= The Road (play) =

1965 play by Wole Soyinka

The Road is a 1965 play by Wole Soyinka, a Nigerian playwright, poet, and director. The play explores the activities at a roadside workshop, known as Aksident Store, where drivers discuss their experiences on the road.

== Plot ==
The plot revolves around Samson, a driver's assistant, and Salubi, a young driver without a license, who discuss their work experiences inside the store. Salubi works independently and only accepts individual passengers, while Samson is employed by Kotonu, who operates an unofficial bus converted from a truck. Kotonu and the professor join the conversation. Kotonu, who stopped driving after a serious accident, now works with the professor, who appears more of a religious enthusiast than a businessman, believing he can comfort the spirits of the deceased. He leaves with Kotonu to visit a collision scene.

The professor, who is not a clergyman, had previously preached in a church near the shop. Samson explains to Salubi why the professor left following a dispute with the bishop that resulted in a church wall collapsing. Samson convinces Kotonu to admit to helping the professor steal parts from the damaged cars to sell in the shop when he returns from the accident scene.

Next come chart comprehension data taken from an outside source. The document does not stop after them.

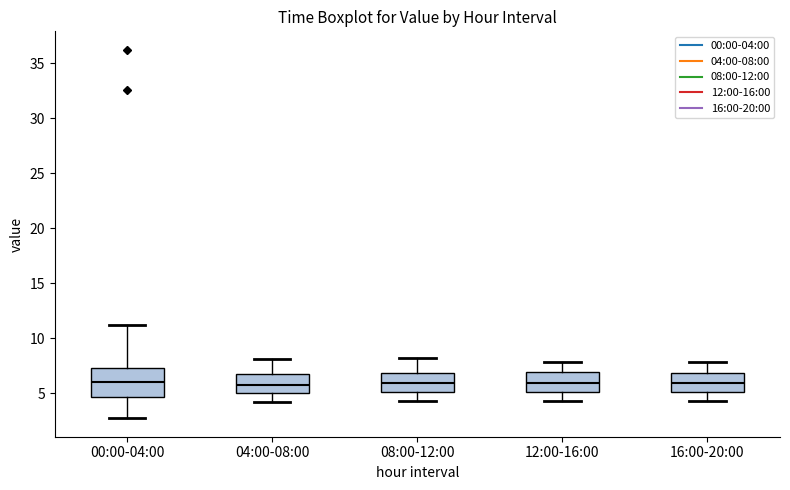

Reading left to right, transcribe this box plot: for each box, give where its median line is, the range the box spans, and where its two whiskers end, as read against the y-axis. The values are not printed on the chart, so give them approximately, as read against the axis.

00:00-04:00: median 6.0, box 4.5 to 7.5, whiskers 2.5 to 11.0
04:00-08:00: median 6.0, box 5.0 to 6.5, whiskers 4.0 to 8.0
08:00-12:00: median 6.0, box 5.0 to 7.0, whiskers 4.5 to 8.0
12:00-16:00: median 6.0, box 5.0 to 7.0, whiskers 4.5 to 8.0
16:00-20:00: median 6.0, box 5.0 to 7.0, whiskers 4.5 to 8.0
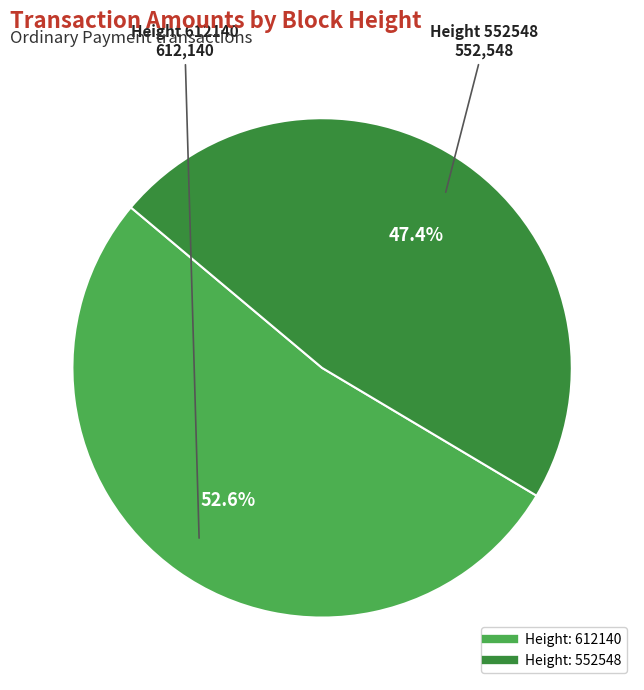

Which slice is the largest?

Height: 612140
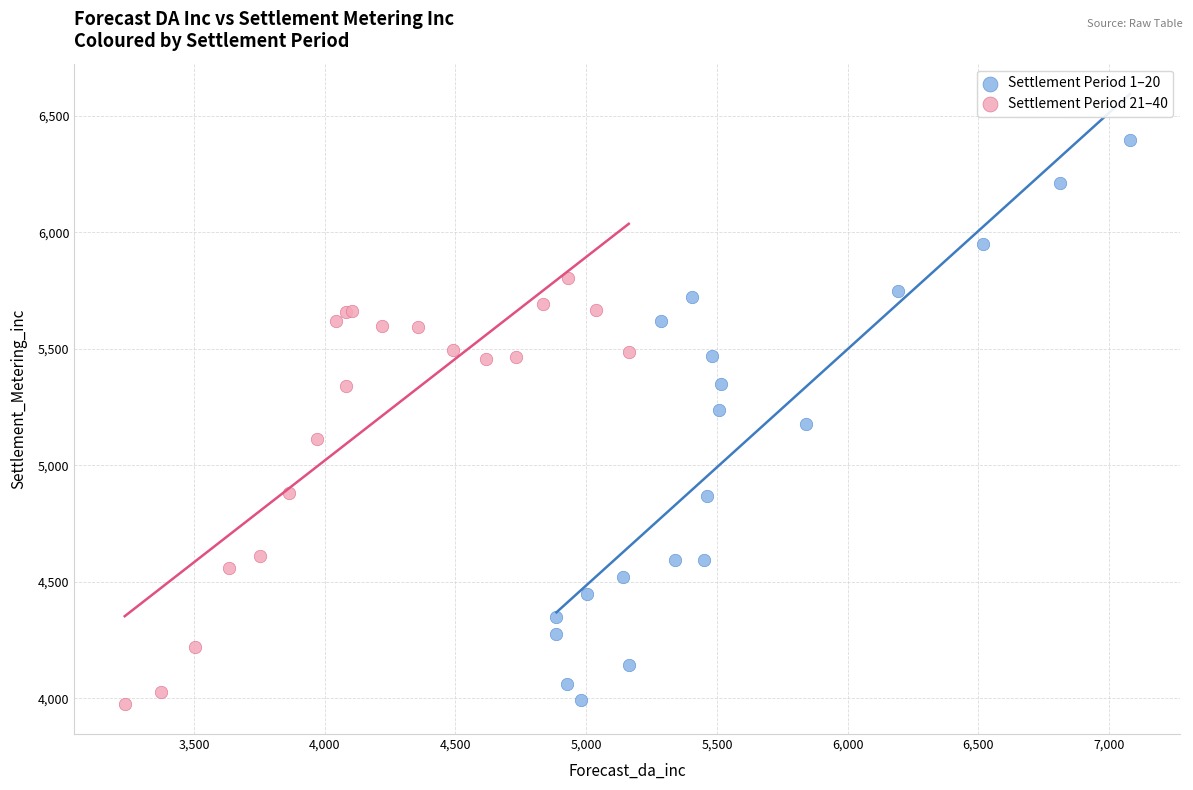

Which series has the largest Y range (max minus min)?

Settlement Period 1–20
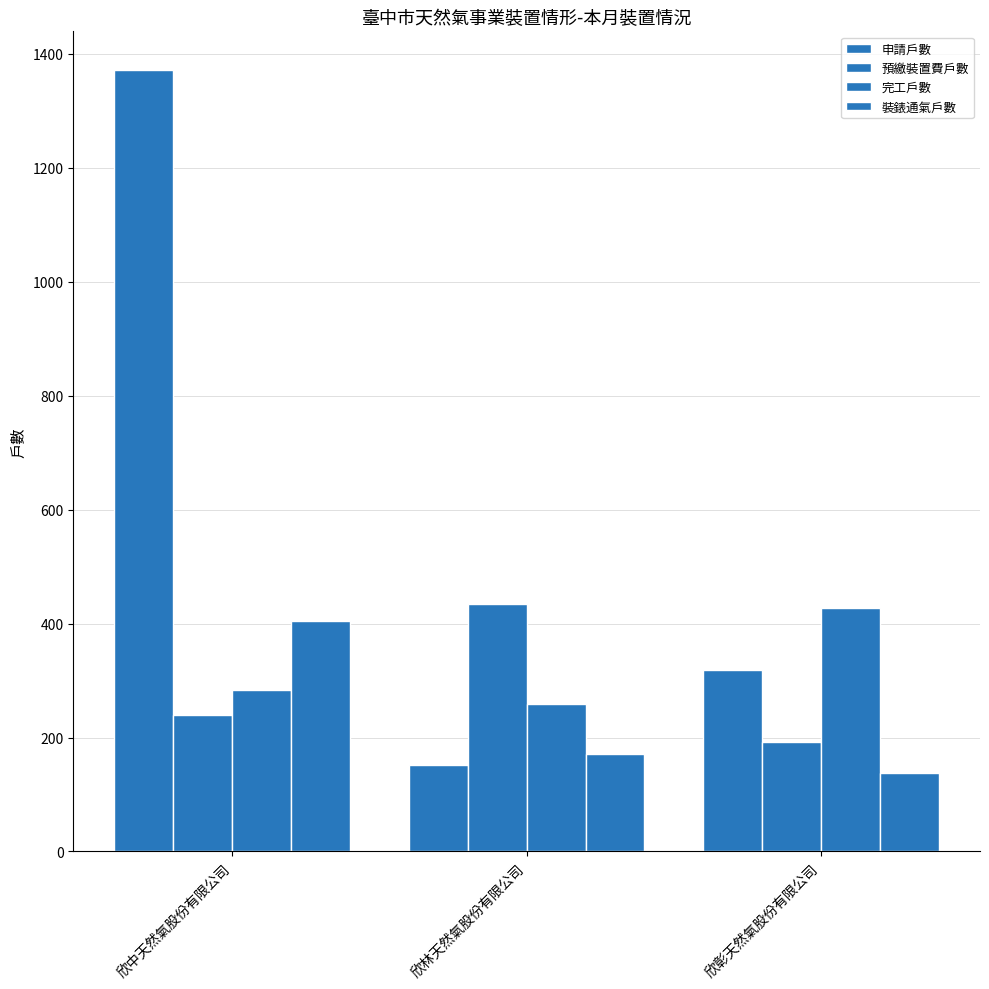

At which label does 裝錶通氣戶數 reach its minimum?

欣彰天然氣股份有限公司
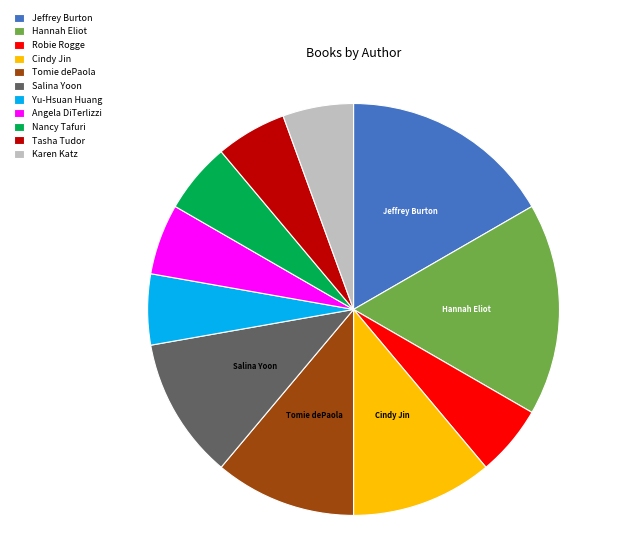

Which has a higher value, Tasha Tudor or Tomie dePaola?

Tomie dePaola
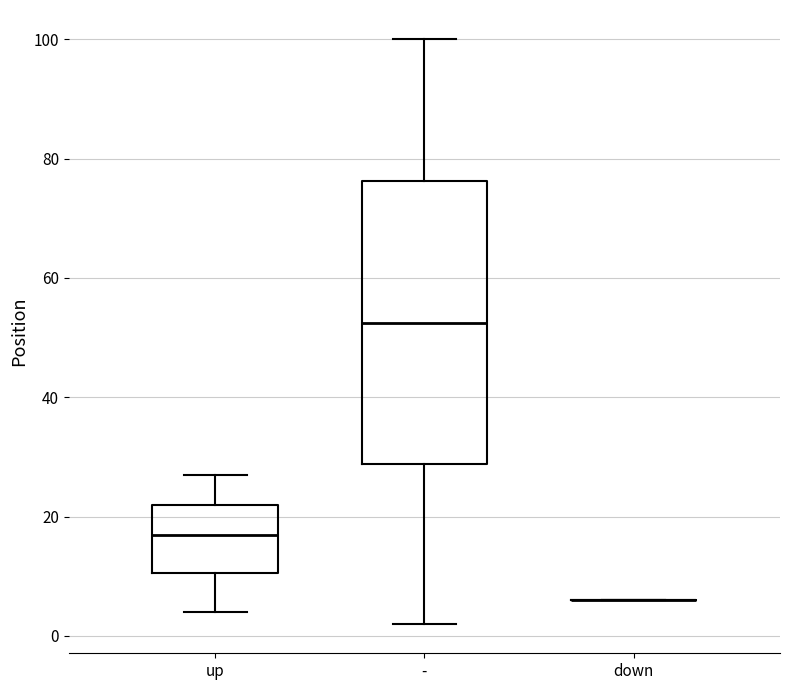

Reading left to right, transcribe this box plot: for each box, give where its median line is, the range the box spans, and where its two whiskers end, as read against the y-axis. The values are not printed on the chart, so give them approximately, as read against the axis.

up: median 18, box 10 to 22, whiskers 4 to 28
-: median 52, box 28 to 76, whiskers 2 to 100
down: box collapsed to a line at 6, whiskers 6 to 6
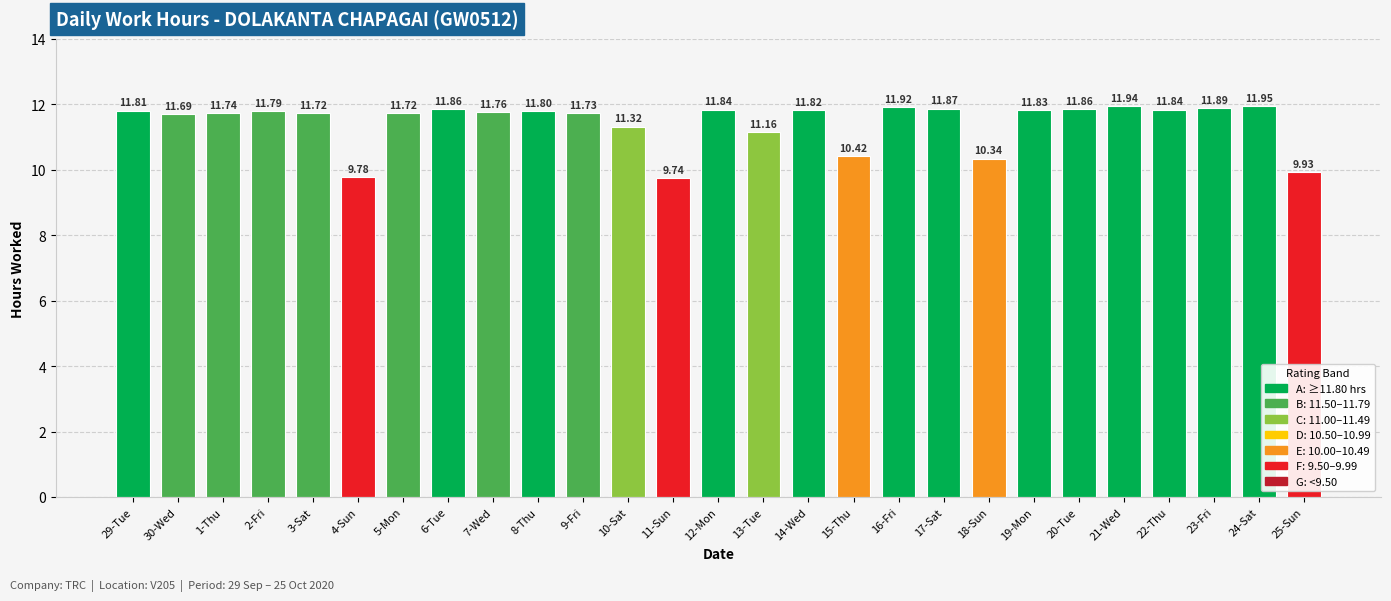

At which label is the value closest to 10?

25-Sun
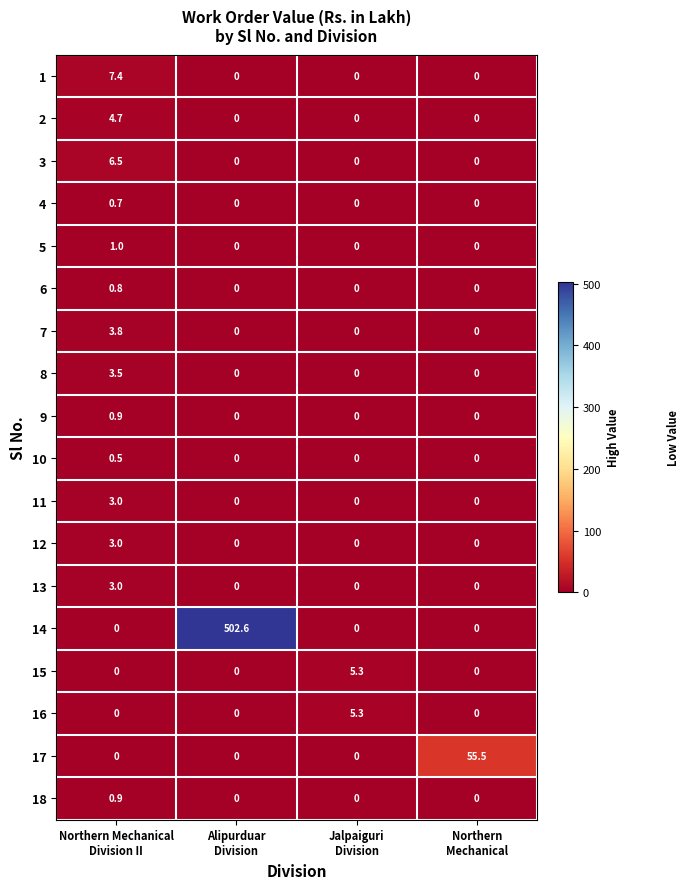

What is the average value of the 1 series?

1.9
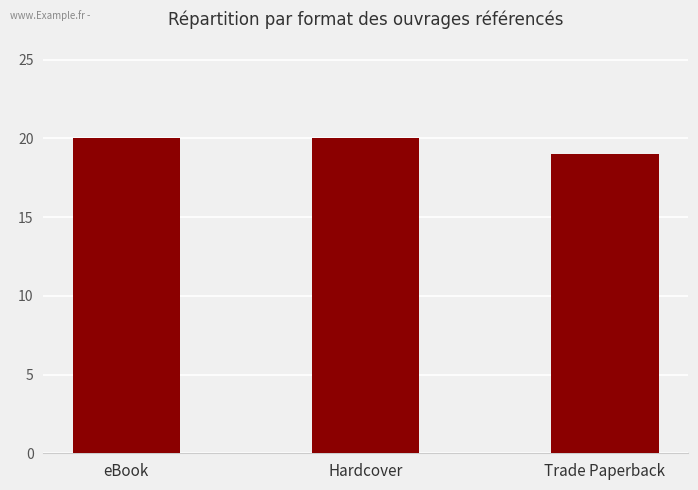

How many distinct data groups are displayed?

1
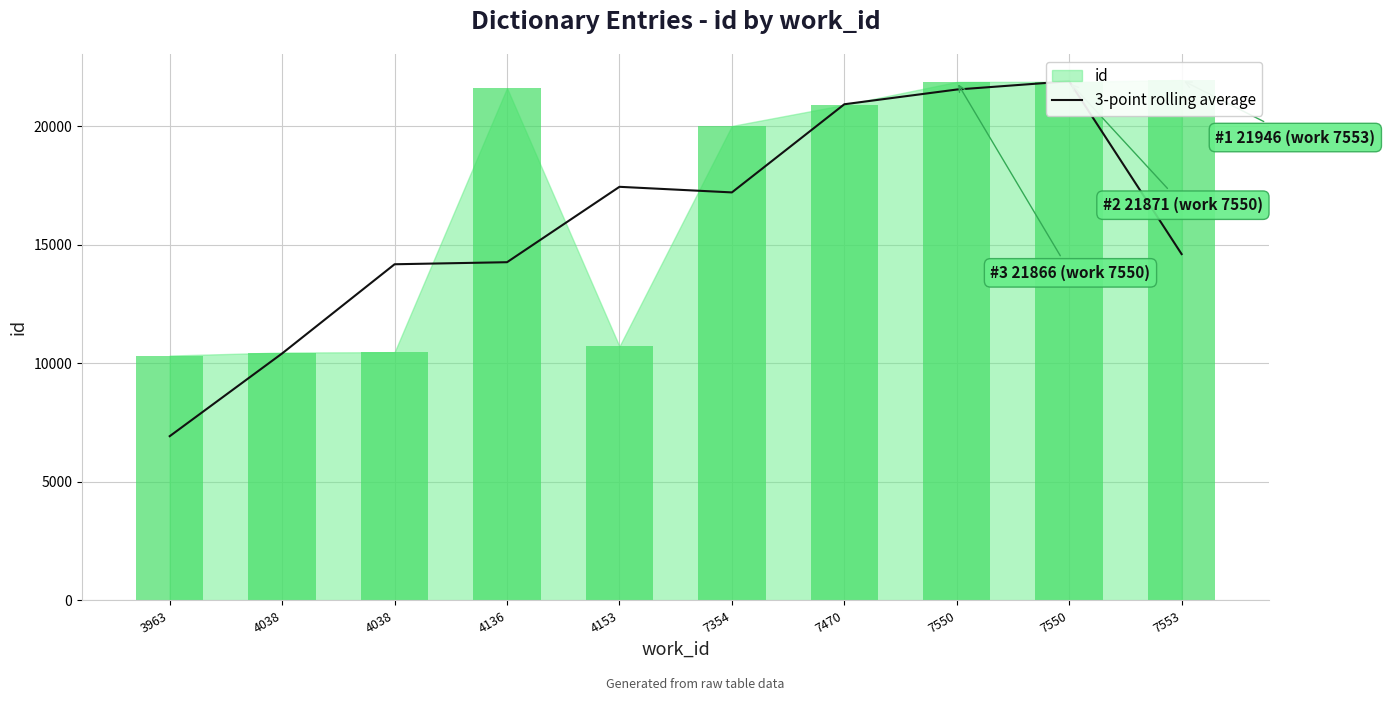

True or false: the data shows 20924.0 at 7470.

True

At Aksident Store, where the professor also sells palm wine, several unemployed drivers and assistants gather. These individuals have been united by Say-Tokyo-Kid to form a group that is hired to provide security or incite violence at political events. Particulars Joe, the local police officer, arrives to collect his bribes, and Chief-in-Town, the local politician, stops by to hire the group. Three men enter the shop looking for specific auto parts. When the professor arrives, Samson and Salubi ask him to copy a fake driver's license from Kotonu, who has since stopped driving. The professor initially refuses due to Salubi's disrespectful language but later changes his mind and agrees.